Mr. Compson gives Quentin a letter to read, which was written by Charles Bon to Judith Sutpen, who entrusted it to General Compson’s wife, Quentin’s grandmother. Mr. Compson resumes his narrative, focusing first on the close friendship between Charles and Henry, which he says amounted to love on Henry’s part. Henry renounced his father and his father’s money for Charles’s sake, though he must have known that his friend was “an intending bigamist even if not an out and out blackguard.” 

Mr. Compson says that Charles seduced Henry, as well as a number of other students at the university, with his charm and cosmopolitan sophistication. Judith, in her turn, was influenced by Henry, which is why the eventual progression of her relationship with Charles was so smooth and apparently inevitable. Much of the time he spent at Sutpen’s Hundred, Charles was out riding or hunting with Henry, as though courting his sister by proxy. 

Thomas Sutpen, however, refused to allow Judith to marry Charles because he had discovered in 1859 that Charles kept an octoroon—meaning eighth-part black—mistress in New Orleans and had fathered her child. This, Mr. Compson suggests, was what led to Sutpen’s quarrel with Henry on Christmas Eve of 1860, as Henry refused to believe the allegations against Charles. Although this conflicts with his earlier comment that Henry must have known Charles intended to deceive Judith when arguing with his father, Mr. Compson admits that he is only speculating on what happened. He was not a witness to any of these events and can only piece them together from “a few old mouth-to-mouth tales.” 

After the quarrel with his father, Henry accompanied Charles to New Orleans, where they immersed themselves in a decadent lifestyle that was second nature to Charles but, Mr. Compson imagines, must have shocked Henry. Charles also told Henry that his father’s allegations were true. He was married to a courtesan, whom he also owned as a slave. Although he rebuked Henry for calling this woman a whore, saying that the mixed-race courtesans of New Orleans deserved honor as “the only chaste women, not to say virgins, in America,” Charles also insisted that such a marriage did not really count and should have no effect on his relations with Judith. Henry was appalled and refused to allow Charles to communicate with his sister. 

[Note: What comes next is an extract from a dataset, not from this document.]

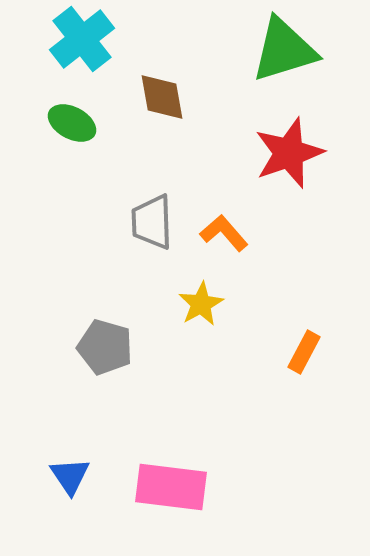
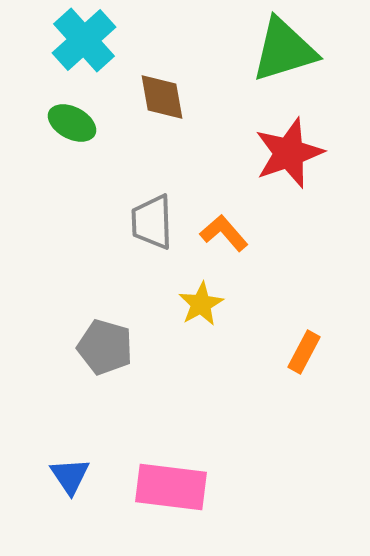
cyan cross: moved 2 px right, 1 px down; rotated 4 degrees counterclockwise
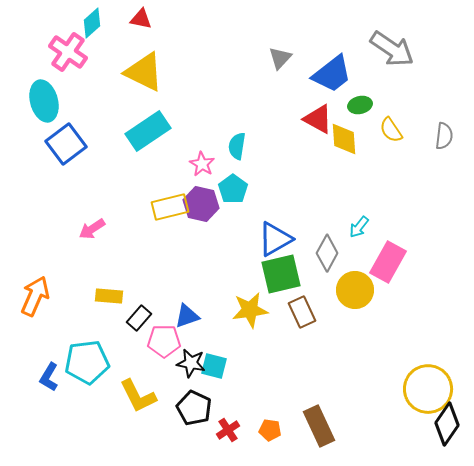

When the Civil War began, Charles and Henry both enlisted. Charles was promoted to lieutenant even before their company saw action, though Mr. Compson does not think he particularly wanted to be an officer. Although Henry remained a private soldier, he was the watcher, and Charles was the watched, still prevented from writing to Judith by her brother’s vigilance. Meanwhile, at Sutpen’s Hundred, Judith was living in reduced circumstances, as most people were in the South. She grew vegetables in her garden, wore a made-over dress, and drove a carriage drawn by a plow mule. One day, without any reason Mr. Compson can ascertain, she gave the letter Charles had written to her to Quentin’s grandmother, telling her to read it, destroy it, or keep it, as she wished. 

Quentin takes the letter from Mr. Compson and reads it. The letter is dated 1865 and was written in New England stove polish on old watermarked paper, which Charles says he found in the gutted mansion of an aristocrat, which he views as “the best of the old South which is dead.” Charles says that he and Judith have waited long enough to be together. He cannot say when he will come to her, but he believes they are both fated to survive the war, so he will return to be with her when he can. 

When Quentin has finished reading the letter, Mr. Compson speculates on what happened next, imagining how Judith and Clytie would have put together a makeshift wedding gown and veil from scraps of cloth. Perhaps Charles showed the letter to Henry before he sent it, but then again, perhaps not. Quentin imagines what must have happened when the two young men returned to Sutpen’s Hundred. Henry would have warned Charles not to pass the shadow of the gatepost, and Charles would have defied him. Not long after this, Wash Jones stood outside Miss Rosa’s gate in Jefferson, telling her to come to the plantation, as Henry had shot Charles and killed him.